Il Codice della proprietà industriale stabilisce all’art. 19, comma 1 che la registrazione di un segno sia sottoposta alla condizione che il richiedente lo utilizzi oppure intenda utilizzarlo. Si vuole infatti garantire che i marchi registrati svolgano in concreto una funzione distintiva e allo stesso tempo evitare che registrazioni non destinate all’uso intralcino l’altrui libertà di iniziativa economica.

Dunque, il marchio registrato ma non utilizzato in maniera effettiva entro cinque anni dalla registrazione, può incorrere in decadenza. La normativa fa infatti coincidere il dies a quo del termine con la data della registrazione del marchio di cui si chiede la decadenza.

Lo scopo dell’istituto della decadenza per non uso del marchio, disciplinato dall’art. 24 c.p.i. è verificare se l’uso fatto del marchio sia coerente con la funzione che si intende tutelare giuridicamente e, quindi, verificare se sia giustificato limitare la libertà altrui mantenendo la registrazione di un segno non utilizzato.

L’uso effettivo si ricollega alla funzione essenziale del marchio: contraddistinguere i prodotti del titolare sul mercato, indirizzando le scelte di acquisto dei consumatori.

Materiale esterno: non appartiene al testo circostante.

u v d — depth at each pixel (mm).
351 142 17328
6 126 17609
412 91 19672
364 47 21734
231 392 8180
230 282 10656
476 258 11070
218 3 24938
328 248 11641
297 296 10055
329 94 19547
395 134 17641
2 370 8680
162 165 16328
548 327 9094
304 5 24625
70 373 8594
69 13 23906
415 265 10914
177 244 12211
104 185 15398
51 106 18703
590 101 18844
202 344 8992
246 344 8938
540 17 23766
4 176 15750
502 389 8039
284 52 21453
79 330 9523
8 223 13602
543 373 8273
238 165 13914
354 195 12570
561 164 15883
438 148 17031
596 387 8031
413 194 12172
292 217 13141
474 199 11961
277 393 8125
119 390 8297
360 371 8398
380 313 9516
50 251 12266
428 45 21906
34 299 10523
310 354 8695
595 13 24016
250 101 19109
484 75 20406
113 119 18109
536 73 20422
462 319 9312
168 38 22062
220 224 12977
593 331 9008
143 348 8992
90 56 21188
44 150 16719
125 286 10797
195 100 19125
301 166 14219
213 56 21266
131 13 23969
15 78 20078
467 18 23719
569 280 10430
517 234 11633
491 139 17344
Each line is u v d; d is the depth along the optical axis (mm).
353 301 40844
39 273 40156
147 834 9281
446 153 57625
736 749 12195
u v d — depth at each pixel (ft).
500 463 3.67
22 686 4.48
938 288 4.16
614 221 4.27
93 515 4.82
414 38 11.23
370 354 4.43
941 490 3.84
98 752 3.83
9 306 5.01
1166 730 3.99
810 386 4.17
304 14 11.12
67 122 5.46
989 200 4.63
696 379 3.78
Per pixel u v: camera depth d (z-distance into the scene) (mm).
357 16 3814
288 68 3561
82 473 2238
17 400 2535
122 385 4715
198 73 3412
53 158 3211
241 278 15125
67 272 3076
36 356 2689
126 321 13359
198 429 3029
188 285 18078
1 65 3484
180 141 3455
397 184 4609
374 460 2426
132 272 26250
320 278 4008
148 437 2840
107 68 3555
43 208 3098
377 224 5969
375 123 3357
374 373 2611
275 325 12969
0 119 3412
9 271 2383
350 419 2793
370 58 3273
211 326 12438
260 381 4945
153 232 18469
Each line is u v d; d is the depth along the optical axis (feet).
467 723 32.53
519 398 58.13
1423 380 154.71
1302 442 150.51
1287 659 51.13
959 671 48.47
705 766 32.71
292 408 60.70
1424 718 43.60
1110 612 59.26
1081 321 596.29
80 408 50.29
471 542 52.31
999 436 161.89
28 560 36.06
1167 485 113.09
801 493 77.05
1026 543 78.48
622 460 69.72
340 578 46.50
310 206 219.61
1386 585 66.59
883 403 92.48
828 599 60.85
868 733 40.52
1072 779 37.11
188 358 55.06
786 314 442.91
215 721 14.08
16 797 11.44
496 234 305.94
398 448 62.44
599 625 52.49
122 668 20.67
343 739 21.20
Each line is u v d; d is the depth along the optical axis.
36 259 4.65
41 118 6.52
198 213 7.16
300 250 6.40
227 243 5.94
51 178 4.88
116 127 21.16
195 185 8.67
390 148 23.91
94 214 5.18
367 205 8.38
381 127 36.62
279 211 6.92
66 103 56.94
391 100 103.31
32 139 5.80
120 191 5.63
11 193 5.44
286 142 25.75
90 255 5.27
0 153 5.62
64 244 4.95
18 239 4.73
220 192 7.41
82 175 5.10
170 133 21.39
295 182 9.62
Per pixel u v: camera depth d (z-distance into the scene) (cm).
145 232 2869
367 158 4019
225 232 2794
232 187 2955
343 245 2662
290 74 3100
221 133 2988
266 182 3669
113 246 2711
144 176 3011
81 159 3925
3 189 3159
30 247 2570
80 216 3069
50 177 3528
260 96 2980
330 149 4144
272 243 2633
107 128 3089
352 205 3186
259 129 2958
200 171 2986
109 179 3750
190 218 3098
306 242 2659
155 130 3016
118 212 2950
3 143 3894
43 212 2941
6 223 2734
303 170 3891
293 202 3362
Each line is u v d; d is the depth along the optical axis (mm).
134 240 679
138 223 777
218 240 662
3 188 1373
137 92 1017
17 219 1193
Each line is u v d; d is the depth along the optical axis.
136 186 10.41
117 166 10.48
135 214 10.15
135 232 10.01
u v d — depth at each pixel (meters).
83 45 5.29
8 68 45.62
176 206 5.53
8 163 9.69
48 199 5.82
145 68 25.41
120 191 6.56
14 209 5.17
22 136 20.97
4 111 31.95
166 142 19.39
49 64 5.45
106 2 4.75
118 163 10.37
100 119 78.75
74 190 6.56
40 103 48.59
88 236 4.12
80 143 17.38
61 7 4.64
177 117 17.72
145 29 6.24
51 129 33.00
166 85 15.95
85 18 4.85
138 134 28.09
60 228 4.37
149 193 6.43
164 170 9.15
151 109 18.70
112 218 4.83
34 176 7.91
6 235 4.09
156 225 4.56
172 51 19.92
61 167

Secondo l’interpretazione data dalla Corte di Giustizia, l’uso del marchio può dirsi “effettivo” quando garantisce l’identità di origine dei prodotti o dei servizi per i quali è stato registrato al fine di garantirne il posizionamento sul mercato, la riconoscibilità da parte del consumatore. L’uso simbolico o volto unicamente alla conservazione del diritto invece no.

Recentemente, il Tribunale delle Imprese di Firenze, con sentenza n. 1979 pubblicata il 27 giugno 2023, ha applicato l’istituto della decadenza del marchio per non uso, accogliendo la domanda di un’impresa, accertando che la convenuta sua concorrente non aveva fatto alcun uso effettivo dei propri marchi figurativi e quindi ne ha dichiarando la decadenza ai sensi dell’art. 24 c.p.i..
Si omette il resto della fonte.